| Data for this exercise |
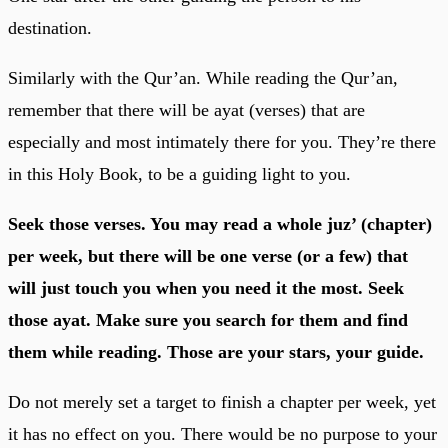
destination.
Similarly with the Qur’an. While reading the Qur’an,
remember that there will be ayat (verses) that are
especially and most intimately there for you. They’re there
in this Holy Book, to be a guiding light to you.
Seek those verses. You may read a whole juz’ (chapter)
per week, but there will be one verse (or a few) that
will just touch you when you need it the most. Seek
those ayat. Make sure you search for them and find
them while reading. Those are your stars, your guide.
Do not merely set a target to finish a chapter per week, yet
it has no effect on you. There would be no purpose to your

* * *

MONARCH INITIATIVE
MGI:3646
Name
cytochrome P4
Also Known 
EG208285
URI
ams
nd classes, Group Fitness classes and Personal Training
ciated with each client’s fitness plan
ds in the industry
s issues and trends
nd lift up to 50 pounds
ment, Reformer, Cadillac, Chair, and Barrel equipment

* * *

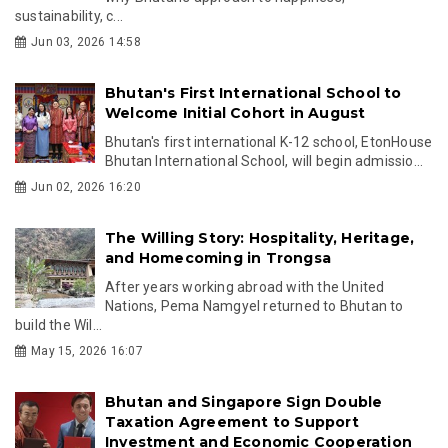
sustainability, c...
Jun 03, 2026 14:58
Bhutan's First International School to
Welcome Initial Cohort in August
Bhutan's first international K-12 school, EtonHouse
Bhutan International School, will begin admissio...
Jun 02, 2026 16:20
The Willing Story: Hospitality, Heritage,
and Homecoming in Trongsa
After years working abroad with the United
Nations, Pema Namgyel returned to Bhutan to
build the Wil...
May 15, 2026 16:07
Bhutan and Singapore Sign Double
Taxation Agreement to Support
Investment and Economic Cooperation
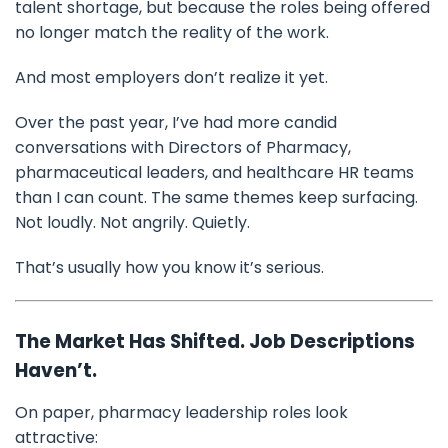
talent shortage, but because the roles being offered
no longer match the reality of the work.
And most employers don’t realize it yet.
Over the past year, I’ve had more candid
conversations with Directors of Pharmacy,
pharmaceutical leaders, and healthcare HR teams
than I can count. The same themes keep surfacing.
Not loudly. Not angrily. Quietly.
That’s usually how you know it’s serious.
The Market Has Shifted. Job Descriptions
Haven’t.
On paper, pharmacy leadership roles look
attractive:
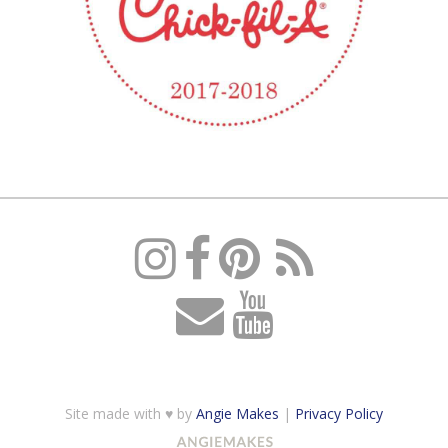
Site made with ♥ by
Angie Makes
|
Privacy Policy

| What you will do |
Locate every line in the records that contains the word "Seek", and copy each such line in full.

| Task answer |
Seek those verses. You may read a whole juz’ (chapter)
will just touch you when you need it the most. Seek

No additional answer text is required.